**Exercise:**
All that is needed is the line containing "at kunne diagnosticeres" together with each line after it, transcribed exactly to the end of the records.

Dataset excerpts
▬▬▬▬▬▬

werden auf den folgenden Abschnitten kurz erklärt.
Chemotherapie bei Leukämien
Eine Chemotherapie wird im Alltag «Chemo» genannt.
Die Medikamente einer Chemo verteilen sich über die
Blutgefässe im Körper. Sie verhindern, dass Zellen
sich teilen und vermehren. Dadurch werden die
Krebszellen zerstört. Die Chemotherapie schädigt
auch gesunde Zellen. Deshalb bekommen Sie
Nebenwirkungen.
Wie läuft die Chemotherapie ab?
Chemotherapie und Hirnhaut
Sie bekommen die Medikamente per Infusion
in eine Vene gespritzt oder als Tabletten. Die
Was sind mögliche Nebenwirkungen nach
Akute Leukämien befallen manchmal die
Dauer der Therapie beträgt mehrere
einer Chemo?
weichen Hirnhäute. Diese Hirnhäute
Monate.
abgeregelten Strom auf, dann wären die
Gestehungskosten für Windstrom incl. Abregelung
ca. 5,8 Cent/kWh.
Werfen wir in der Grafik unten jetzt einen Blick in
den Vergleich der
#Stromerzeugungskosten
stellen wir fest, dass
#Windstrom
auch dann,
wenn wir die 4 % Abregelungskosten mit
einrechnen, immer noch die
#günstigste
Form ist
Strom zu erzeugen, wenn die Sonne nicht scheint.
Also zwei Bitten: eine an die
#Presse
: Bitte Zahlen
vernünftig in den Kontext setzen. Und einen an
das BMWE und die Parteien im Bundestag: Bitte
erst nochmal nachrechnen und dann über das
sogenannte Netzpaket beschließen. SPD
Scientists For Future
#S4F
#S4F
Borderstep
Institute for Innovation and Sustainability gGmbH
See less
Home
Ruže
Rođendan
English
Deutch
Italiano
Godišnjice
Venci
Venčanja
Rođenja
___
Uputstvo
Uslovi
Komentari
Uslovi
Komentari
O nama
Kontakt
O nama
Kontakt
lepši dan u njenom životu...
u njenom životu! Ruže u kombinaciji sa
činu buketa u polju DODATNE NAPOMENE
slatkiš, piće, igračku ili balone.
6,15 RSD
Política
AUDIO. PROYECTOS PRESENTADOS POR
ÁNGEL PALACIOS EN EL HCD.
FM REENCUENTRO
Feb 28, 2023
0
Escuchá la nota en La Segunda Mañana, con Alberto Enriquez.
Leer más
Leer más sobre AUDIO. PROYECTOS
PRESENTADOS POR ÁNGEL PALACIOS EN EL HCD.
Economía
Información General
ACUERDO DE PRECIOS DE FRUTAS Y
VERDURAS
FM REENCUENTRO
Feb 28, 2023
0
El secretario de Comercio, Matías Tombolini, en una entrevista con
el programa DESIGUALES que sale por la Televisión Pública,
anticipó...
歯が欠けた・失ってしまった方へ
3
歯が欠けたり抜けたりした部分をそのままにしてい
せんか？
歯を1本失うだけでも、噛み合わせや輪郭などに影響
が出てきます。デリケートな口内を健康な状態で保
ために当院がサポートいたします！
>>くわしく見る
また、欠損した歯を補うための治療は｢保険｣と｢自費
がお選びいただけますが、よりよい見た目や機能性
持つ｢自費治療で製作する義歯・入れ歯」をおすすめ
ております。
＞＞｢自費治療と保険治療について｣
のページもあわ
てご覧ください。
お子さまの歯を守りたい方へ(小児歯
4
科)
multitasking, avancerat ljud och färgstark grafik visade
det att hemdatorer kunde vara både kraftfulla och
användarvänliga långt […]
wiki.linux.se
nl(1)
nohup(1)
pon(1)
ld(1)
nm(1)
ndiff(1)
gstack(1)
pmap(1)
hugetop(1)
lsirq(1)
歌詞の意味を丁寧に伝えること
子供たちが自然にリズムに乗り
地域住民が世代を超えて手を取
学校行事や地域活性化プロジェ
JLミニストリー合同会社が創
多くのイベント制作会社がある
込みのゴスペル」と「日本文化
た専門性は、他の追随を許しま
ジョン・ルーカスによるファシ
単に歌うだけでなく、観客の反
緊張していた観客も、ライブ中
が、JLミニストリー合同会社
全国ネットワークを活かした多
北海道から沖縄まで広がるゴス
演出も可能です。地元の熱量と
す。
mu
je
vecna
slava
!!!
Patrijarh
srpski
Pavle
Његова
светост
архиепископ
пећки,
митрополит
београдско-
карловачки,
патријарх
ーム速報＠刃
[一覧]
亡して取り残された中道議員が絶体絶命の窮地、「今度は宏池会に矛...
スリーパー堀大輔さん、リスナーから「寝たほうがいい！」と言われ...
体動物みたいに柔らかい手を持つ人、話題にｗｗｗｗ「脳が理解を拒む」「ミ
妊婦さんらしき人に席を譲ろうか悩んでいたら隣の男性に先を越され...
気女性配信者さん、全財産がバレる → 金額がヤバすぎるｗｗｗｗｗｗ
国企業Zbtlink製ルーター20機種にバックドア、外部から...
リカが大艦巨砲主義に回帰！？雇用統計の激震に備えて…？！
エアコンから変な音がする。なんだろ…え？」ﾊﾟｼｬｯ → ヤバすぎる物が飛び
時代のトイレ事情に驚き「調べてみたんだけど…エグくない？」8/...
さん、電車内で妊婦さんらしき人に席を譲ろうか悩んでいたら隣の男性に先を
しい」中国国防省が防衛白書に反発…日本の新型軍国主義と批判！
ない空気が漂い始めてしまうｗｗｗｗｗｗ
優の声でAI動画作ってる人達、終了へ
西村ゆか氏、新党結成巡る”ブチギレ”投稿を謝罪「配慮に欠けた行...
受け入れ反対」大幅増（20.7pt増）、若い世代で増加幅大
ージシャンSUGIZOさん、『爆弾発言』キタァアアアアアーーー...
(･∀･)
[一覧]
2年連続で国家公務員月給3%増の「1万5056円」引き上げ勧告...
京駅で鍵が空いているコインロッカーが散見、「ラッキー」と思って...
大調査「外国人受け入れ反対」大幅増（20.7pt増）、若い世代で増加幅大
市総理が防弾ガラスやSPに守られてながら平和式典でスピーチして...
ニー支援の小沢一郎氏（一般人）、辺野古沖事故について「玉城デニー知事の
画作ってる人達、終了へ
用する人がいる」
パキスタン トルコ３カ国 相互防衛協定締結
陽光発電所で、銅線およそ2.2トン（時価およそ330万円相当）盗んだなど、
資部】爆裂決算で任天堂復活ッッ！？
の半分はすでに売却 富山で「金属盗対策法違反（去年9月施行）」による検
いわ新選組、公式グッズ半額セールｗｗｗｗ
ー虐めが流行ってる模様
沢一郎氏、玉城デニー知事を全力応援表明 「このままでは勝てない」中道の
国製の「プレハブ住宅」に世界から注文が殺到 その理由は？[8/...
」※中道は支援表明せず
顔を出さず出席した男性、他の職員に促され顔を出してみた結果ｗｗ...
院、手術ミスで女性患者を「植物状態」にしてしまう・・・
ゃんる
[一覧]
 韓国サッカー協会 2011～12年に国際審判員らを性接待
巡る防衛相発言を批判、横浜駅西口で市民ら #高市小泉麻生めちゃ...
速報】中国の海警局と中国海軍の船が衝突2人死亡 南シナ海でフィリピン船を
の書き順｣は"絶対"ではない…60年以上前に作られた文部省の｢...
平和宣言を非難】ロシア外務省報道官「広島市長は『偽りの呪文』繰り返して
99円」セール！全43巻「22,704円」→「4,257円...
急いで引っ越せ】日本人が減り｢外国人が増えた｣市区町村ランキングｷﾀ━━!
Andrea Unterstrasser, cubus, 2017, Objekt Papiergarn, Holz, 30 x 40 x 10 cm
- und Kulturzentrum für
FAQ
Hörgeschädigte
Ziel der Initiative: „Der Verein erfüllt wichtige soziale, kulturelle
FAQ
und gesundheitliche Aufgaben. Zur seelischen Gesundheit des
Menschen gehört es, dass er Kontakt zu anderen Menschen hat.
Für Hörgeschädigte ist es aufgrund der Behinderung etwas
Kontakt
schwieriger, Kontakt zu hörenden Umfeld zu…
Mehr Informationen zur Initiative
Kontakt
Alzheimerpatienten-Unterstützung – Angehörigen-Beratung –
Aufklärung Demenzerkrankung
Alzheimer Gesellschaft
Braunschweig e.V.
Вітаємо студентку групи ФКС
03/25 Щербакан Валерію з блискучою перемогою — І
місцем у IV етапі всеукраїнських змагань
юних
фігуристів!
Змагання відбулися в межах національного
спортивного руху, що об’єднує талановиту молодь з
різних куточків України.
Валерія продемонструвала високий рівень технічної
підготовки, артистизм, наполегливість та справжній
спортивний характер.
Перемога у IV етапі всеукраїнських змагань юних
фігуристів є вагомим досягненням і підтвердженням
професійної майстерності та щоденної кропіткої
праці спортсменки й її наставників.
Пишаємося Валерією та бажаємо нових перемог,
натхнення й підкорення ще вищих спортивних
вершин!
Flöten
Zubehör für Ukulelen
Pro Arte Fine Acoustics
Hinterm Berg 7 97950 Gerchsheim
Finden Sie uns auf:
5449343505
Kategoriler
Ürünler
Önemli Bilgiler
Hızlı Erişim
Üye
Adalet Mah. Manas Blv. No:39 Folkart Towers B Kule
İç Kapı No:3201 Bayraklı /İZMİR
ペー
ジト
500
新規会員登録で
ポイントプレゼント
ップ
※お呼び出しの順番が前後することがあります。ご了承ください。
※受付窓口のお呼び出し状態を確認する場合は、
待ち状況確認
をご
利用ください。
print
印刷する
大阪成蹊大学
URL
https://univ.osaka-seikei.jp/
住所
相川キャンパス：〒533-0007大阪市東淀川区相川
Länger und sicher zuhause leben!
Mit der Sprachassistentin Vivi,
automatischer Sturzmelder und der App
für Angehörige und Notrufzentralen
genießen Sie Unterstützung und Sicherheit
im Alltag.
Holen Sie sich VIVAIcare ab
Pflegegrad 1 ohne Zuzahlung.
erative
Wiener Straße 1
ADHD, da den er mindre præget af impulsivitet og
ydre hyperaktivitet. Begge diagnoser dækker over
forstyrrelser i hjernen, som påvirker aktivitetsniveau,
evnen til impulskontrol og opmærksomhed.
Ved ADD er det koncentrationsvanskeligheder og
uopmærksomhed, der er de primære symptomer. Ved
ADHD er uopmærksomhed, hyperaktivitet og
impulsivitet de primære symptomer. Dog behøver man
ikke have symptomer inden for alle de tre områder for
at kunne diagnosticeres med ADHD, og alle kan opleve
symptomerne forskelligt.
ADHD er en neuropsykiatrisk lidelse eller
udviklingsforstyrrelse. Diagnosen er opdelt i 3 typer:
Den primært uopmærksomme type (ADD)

▬▬▬▬▬▬

**Written answer:**
at kunne diagnosticeres med ADHD, og alle kan opleve
symptomerne forskelligt.
ADHD er en neuropsykiatrisk lidelse eller
udviklingsforstyrrelse. Diagnosen er opdelt i 3 typer:
Den primært uopmærksomme type (ADD)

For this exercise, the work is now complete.